Solving a constraint satisfaction problem (CSP) with Python

Install / Use

/learn @WPI-CS4341/CSP
About this skill

Quality Score

0/100

Supported Platforms

Universal

README

CSPs in Python

The term CSP stands for constraint satisfaction problem, a problem which must be solved while satisfying a number of set constraints. In this program, we used Python 2.7 to create a constraint net that can sort items into bags. Each item has a weight, and each bag as weight and item capacity. It is the job of the constraint net to figure out how to best sort these items given a set of constraints. For more information on these constraints and how they are represented in the example files, see here.

Running

It is extremely simple to run the CSP solver. Just cd into the source directory and run:

python main.py <filename>

where <filename> is the filename of the input file. 26 test input files and their expected outputs can be found in the test directory.

Under the Hood

Search

For maximum efficiency, this program uses backtracking search, partnered with forward search to reach a desired solution.
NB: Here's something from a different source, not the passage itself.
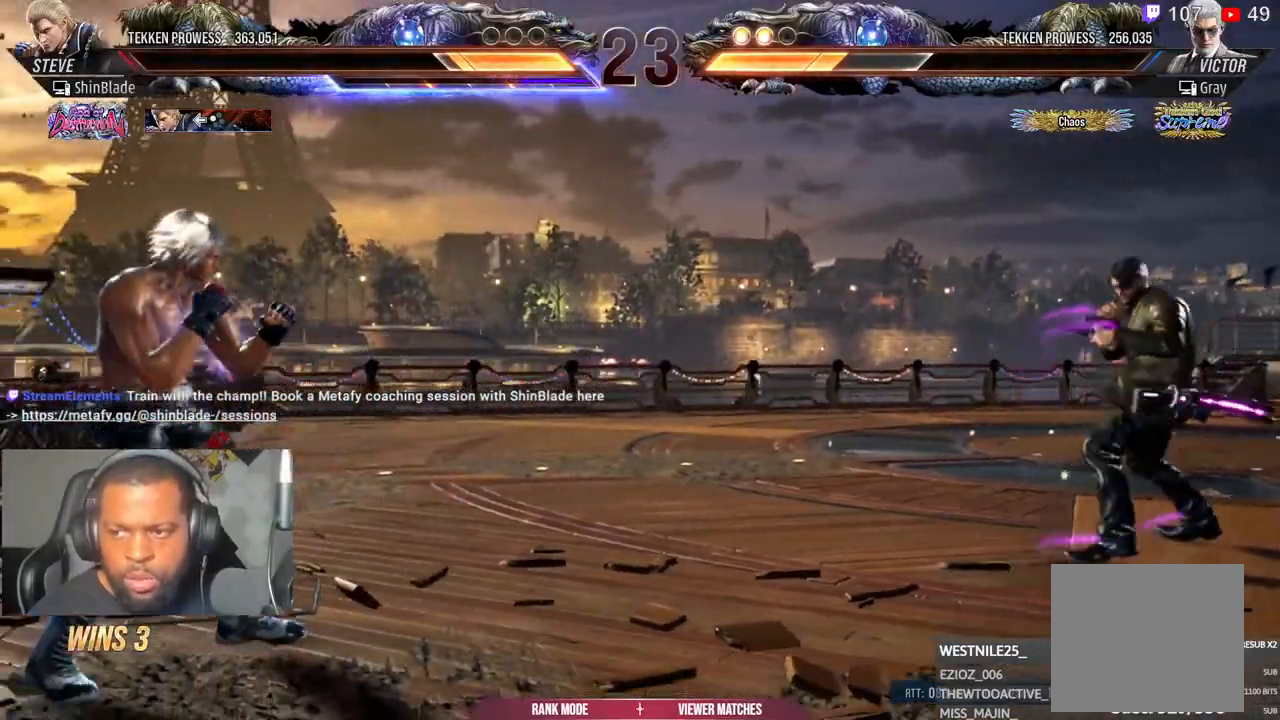
{"buttons": ["DPAD_LEFT"], "left_stick": "center", "right_stick": "center", "events": [[67, "DPAD_RIGHT", "down"], [133, "DPAD_RIGHT", "up"], [200, "DPAD_RIGHT", "down"], [233, "DPAD_RIGHT", "up"], [300, "DPAD_LEFT", "down"], [317, "DPAD_LEFT", "up"], [400, "DPAD_LEFT", "down"]]}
This approach was chosen due to its speed, it allows for the pruning of unnecessary search nodes, minimizing the total number of possibilities that need to be explored and maximizing the speed in which a solution is found.

Heuristics

In terms of search heuristics, this program the minimum-remaining-values heuristic to select the next unassigned variable (item), then tries different values (bags) as sorted by the least-constraining-value heuristic.

MRV

The minimum-remaining-values (MRV) heuristic chooses the next variable to seek assignment by examining how many constraints that variable imposes on remaining variables, and choosing the one with the most constraints. If there is a tie, a degree heuristic is used to determine which variable will be chosen. The MRV implementation used in this program can be represented using the following pseudocode:

SELECT-UNASSIGNED-VARIABLE(assignment, csp):
    unassigned as a collection of currently unassigned variables
    min as first unassigned variable in collection

    count = COUNT-CONSTRAINTS(csp, unassigned)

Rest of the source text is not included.